Le leader « violet » des Asturies dénonce que la direction du parti de Ione Belarra l’attaque pour prendre la direction de la communauté
Nous pouvons imploser dans les Asturies. Entre accusations d' »ingérence » de Madrid, accusations personnelles, plaintes de dons remis en cause par leur légalité et « politiques d’égout », les violets Les premières primaires de l’ère Ione Belarra démarrent ce mercredi, enveloppées de polémiques, de tensions et sous le risque que des troubles internes déséquilibrent le parti même au niveau national.
Des primaires dans lesquelles la formation joue le parcours de son dernier territoire capricieux. Deux options au tableau : Daniel Ripa, secrétaire général dans les Asturies depuis 2015 et dernier baron régional critique à l’égard du leadership national, ou Sofia Castañon, porte-parole adjoint de United We Can au Congrès des députés et secrétaire à la Culture de Podemos.
En parallèle, les îles Baléares organiseront également des primaires, mais sous une liste unitaire dirigée par Antònia Jover. Podemos est très différent dans les deux territoires. Alors que dans l’archipel, le parti a saigné à mort, dans les Asturies, il est le seul endroit où son résultat électoral dans les régions autonomes s’est amélioré par rapport à l’ensemble. On y dit que la marque régionale tire la marque nationale, et non l’inverse. Peut-être parce que c’est le seul vers libre qui reste en géographie logementMaintenant que Podemos a le défi de se réarmer territorialement.
« Dans les Asturies, nous n’avons jamais beaucoup aimé qu’on nous dise quoi faire. » Celui qui prend la parole est Daniel Ripa, la dernière référence à « On peut parapher » et à « exercer la minorité de blocage » contre le PSOE. Aussi de la part des dirigeants régionaux qui reprochaient à Pablo Iglesias d’avoir rompu avec Íñigo Errejón, et de ceux qui parient sur l’affectation de l’essentiel de l’argent que Podemos gagne à des dons au tissu associatif de la région.
Les comptes de formation
Des dons Ils ont été la pierre angulaire du projet politique de Podemos Asturias et menacent désormais d’en devenir le talon d’Achille. L’Unité de Conformité Réglementaire de Podemos a ouvert une enquête pour déterminer si Ripa avait l’intention d’accorder des subventions d’une valeur de 25 000 euros à des associations liées aux membres de sa candidature.

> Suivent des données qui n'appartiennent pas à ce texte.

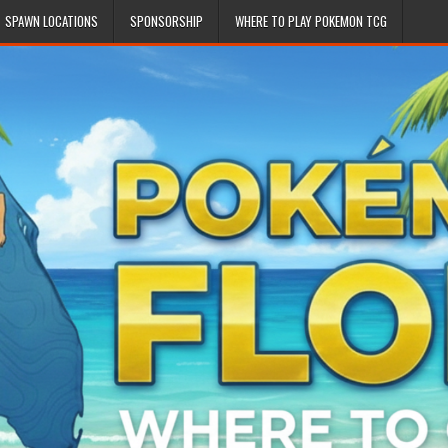
SPAWN LOCATIONS
SPONSORSHIP
WHERE TO PLAY POKEMON TCG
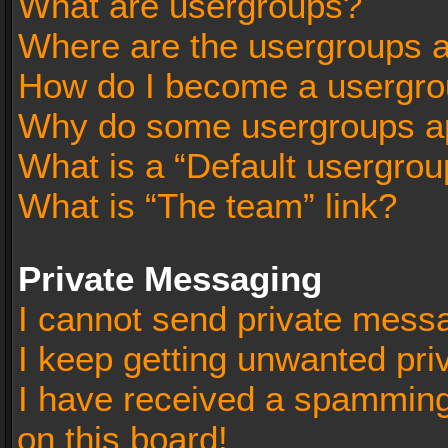
What are usergroups?
Where are the usergroups a
How do I become a usergro
Why do some usergroups app
What is a “Default usergrou
What is “The team” link?
Private Messaging
I cannot send private mess
I keep getting unwanted pr
I have received a spammin
on this board!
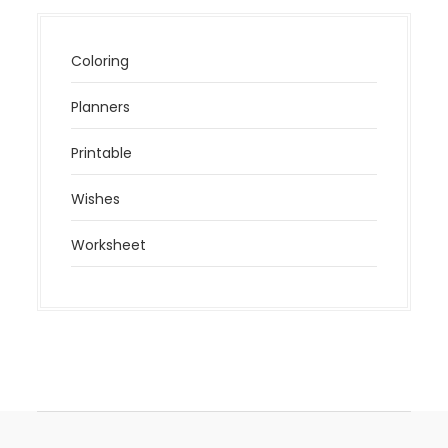
Coloring
Planners
Printable
Wishes
Worksheet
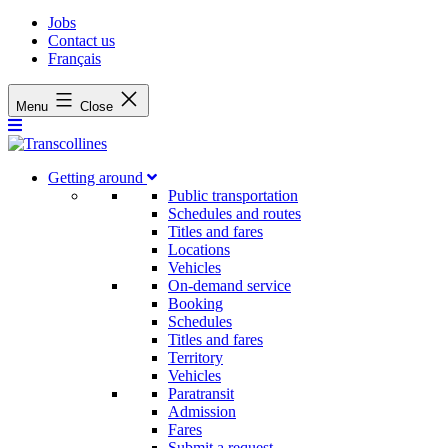
Jobs
Contact us
Français
Menu
Close
Getting around
Public transportation
Schedules and routes
Titles and fares
Locations
Vehicles
On-demand service
Booking
Schedules
Titles and fares
Territory
Vehicles
Paratransit
Admission
Fares
Submit a request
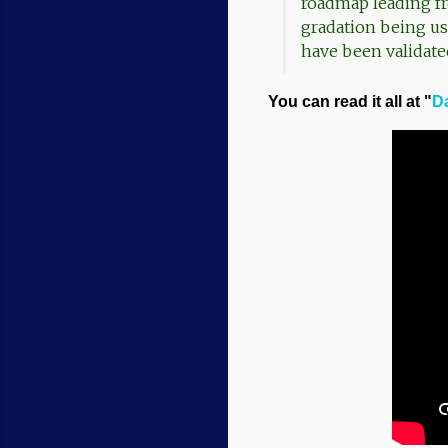
roadmap leading f
gradation being use
have been validate
You can read it all at "
Da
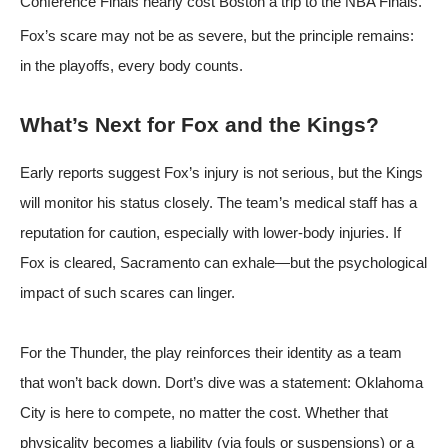
Conference Finals nearly cost Boston a trip to the NBA Finals.
Fox’s scare may not be as severe, but the principle remains:
in the playoffs, every body counts.
What’s Next for Fox and the Kings?
Early reports suggest Fox’s injury is not serious, but the Kings
will monitor his status closely. The team’s medical staff has a
reputation for caution, especially with lower-body injuries. If
Fox is cleared, Sacramento can exhale—but the psychological
impact of such scares can linger.
For the Thunder, the play reinforces their identity as a team
that won’t back down. Dort’s dive was a statement: Oklahoma
City is here to compete, no matter the cost. Whether that
physicality becomes a liability (via fouls or suspensions) or a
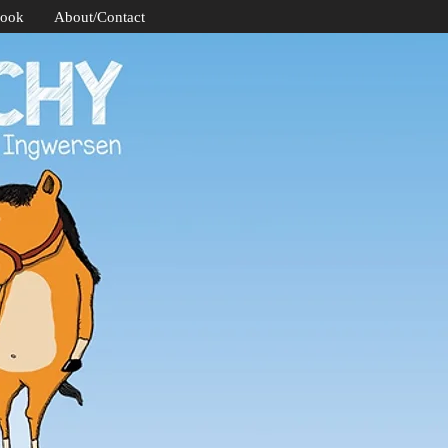
Book
About/Contact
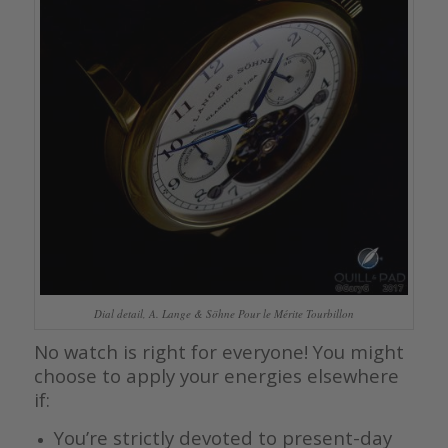
Dial detail, A. Lange & Söhne Pour le Mérite Tourbillon
No watch is right for everyone! You might
choose to apply your energies elsewhere
if:
You’re strictly devoted to present-day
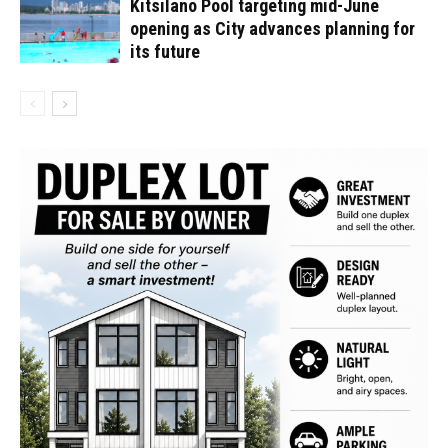
Kitsilano Pool targeting mid-June
opening as City advances planning for
its future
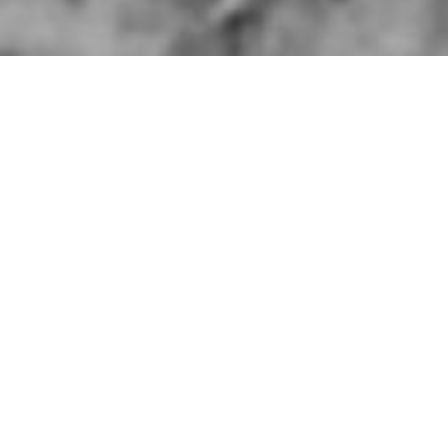
 Division taken somewhere in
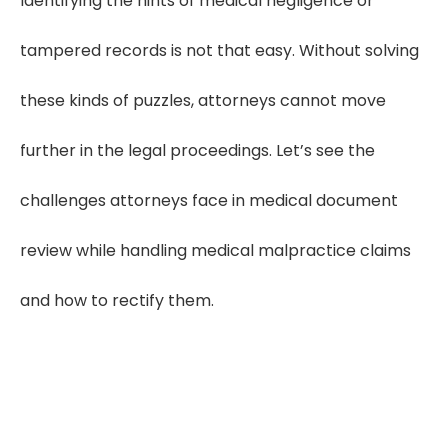
Identifying the hints of medical negligence or
tampered records is not that easy. Without solving
these kinds of puzzles, attorneys cannot move
further in the legal proceedings. Let’s see the
challenges attorneys face in medical document
review while handling medical malpractice claims
and how to rectify them.
Find 90% of Critical
Clues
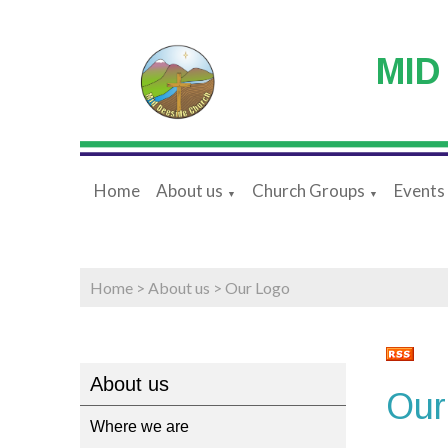
MID
Home
About us
Church Groups
Events
▼
▼
Home
>
About us
>
Our Logo
About us
Our
Where we are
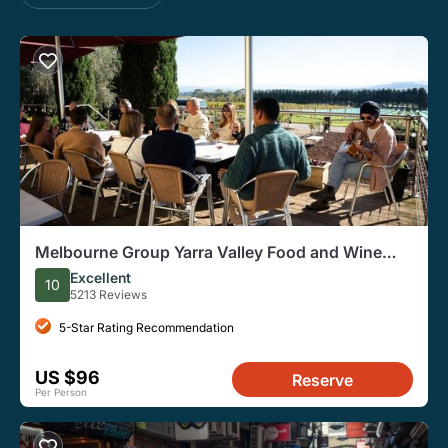
Melbourne Group Yarra Valley Food and Wine
Tasting Tour
Excellent
10
5213 Reviews
5-Star Rating Recommendation
US $96
Reserve
Per Person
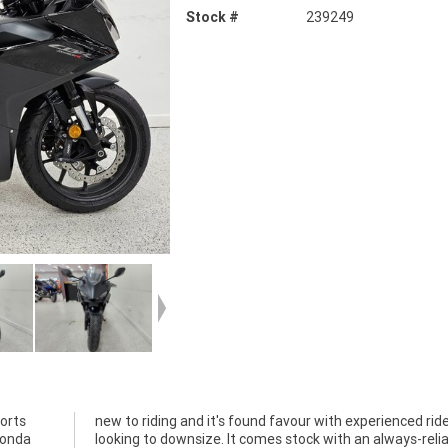
Stock #
239249
ports
iders
Honda
iable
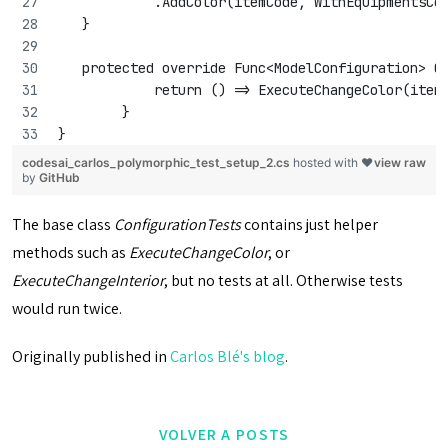
            .AddColor(itemCode, WithEquipmentsCo
   }
   protected override Func<ModelConfiguration> C
            return () => ExecuteChangeColor(item
        }
}
codesai_carlos_polymorphic_test_setup_2.cs
hosted with ❤
view raw
by
GitHub
The base class
ConfigurationTests
contains just helper
methods such as
ExecuteChangeColor
, or
ExecuteChangeInterior
, but no tests at all. Otherwise tests
would run twice.
Originally published in
Carlos Blé's blog
.
VOLVER A POSTS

Malgré le fait que cette enquête ne débutera qu’après les primaires pour ne pas influencer l’élection du nouveau chef, Podemos est intervenu dans la nuit de samedi sur les comptes de la formation dans les Asturies – environ 200.000 euros -, comprenant que cela pouvait signifier , au moins , une « violation du code de déontologie de Podemos », selon le rapport de Conformité Réglementaire, consulté par EL MUNDO.
La plainte est venue de l’équipe de Castañón, Ripa a publiquement critiqué ce mardi, qui voit dans ce mouvement « une tentative de porter une fausse plainte dans le processus primaire et de la porter à la presse » pour discréditer sa figure par des « candidats martiens conçus à partir de bureaux » en Madrid, en référence à l’« imposition » que suppose Castañón. « C’est un symbole qu’ils sont faibles et veulent se renforcer », extrait-il de ce qui s’est passé.
« Une intervention politique »
L’exécutif de Podemos cherche à assommer l’attraction et l’autonomie du parti dans les Asturies, affirme Ripa, qui défend la régularité des dons et définit cette opération comme « une intervention politique » orchestrée pour déstabiliser son leadership dans la région. Il y a quelques semaines, il a révélé que de hauts dirigeants du parti l’avaient fait pression pour faciliter la route vers Castañón. Il a refusé et maintenant, explique-t-il, les « menaces » ont été exécutées sous la forme de « guerre sale, d’égout, loi« .
A la direction de l’Etat de Podemos, ils nient toute « ingérence », comme le souligne Ripa, et restent en marge de ce processus participatif, qui sera dénoué la semaine prochaine. On saura alors si les Asturies suivent le chemin d’autres autonomies, comme la Galice -avec Antón Gómez-Reino-, Pays Basque –Pilar Garrido– ou Andalousie –Martina Velarde-, où ses dirigeants sont des personnes de confiance maximale de l’Exécutif. « Belarra a promis de décapitaliser le parti. Et maintenant, qu’elle a la première opportunité de le faire, elle ne la remplit pas », déplore Ripa.